- **What this task involves**:
I need the lines below from the one with "nose: (605, 503)" down to the one with "neck: (276, 153)" reproduced exactly, both ends included, and nothing else.
======
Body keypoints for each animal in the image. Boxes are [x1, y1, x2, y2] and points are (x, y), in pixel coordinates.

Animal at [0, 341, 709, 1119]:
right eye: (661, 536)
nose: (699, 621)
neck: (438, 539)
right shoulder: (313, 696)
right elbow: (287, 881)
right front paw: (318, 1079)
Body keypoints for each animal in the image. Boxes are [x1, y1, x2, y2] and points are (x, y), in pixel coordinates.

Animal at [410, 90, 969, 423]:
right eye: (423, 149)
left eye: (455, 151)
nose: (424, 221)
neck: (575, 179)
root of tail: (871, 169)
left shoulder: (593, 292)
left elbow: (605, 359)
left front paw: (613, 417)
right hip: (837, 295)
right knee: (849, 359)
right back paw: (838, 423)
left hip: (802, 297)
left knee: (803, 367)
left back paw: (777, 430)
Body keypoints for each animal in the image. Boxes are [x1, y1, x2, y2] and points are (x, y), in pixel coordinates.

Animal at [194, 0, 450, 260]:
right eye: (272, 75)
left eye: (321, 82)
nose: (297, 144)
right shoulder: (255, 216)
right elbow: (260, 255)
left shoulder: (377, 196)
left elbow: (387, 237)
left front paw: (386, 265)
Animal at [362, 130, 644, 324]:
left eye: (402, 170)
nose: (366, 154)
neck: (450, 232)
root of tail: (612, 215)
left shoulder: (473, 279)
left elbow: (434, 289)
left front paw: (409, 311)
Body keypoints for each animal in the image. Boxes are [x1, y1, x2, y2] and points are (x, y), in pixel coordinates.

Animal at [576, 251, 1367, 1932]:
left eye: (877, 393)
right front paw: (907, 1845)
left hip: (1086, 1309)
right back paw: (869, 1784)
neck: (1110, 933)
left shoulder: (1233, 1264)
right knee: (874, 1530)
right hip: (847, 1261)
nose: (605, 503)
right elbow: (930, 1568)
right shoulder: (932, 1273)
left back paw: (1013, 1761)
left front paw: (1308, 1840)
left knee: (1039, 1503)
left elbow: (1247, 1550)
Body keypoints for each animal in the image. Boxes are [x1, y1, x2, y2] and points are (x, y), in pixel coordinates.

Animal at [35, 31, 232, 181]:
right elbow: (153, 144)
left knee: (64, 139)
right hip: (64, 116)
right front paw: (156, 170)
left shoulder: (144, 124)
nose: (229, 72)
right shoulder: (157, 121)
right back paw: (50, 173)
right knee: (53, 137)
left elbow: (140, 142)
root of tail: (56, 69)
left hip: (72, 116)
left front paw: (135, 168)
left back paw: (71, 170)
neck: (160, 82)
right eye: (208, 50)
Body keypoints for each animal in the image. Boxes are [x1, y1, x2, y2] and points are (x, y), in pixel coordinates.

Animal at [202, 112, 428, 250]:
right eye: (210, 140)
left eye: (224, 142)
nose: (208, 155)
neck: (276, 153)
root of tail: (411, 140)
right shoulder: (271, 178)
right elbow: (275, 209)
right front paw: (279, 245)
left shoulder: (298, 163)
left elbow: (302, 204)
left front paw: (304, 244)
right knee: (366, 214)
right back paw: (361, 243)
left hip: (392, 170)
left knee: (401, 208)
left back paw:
======
- **Response**:
nose: (605, 503)
right elbow: (930, 1568)
right shoulder: (932, 1273)
left back paw: (1013, 1761)
left front paw: (1308, 1840)
left knee: (1039, 1503)
left elbow: (1247, 1550)
Body keypoints for each animal in the image. Boxes are [x1, y1, x2, y2] and points are (x, y), in pixel coordinates.

Animal at [35, 31, 232, 181]:
right elbow: (153, 144)
left knee: (64, 139)
right hip: (64, 116)
right front paw: (156, 170)
left shoulder: (144, 124)
nose: (229, 72)
right shoulder: (157, 121)
right back paw: (50, 173)
right knee: (53, 137)
left elbow: (140, 142)
root of tail: (56, 69)
left hip: (72, 116)
left front paw: (135, 168)
left back paw: (71, 170)
neck: (160, 82)
right eye: (208, 50)
Body keypoints for each animal in the image. Boxes are [x1, y1, x2, y2] and points are (x, y), in pixel coordinates.

Animal at [202, 112, 428, 250]:
right eye: (210, 140)
left eye: (224, 142)
nose: (208, 155)
neck: (276, 153)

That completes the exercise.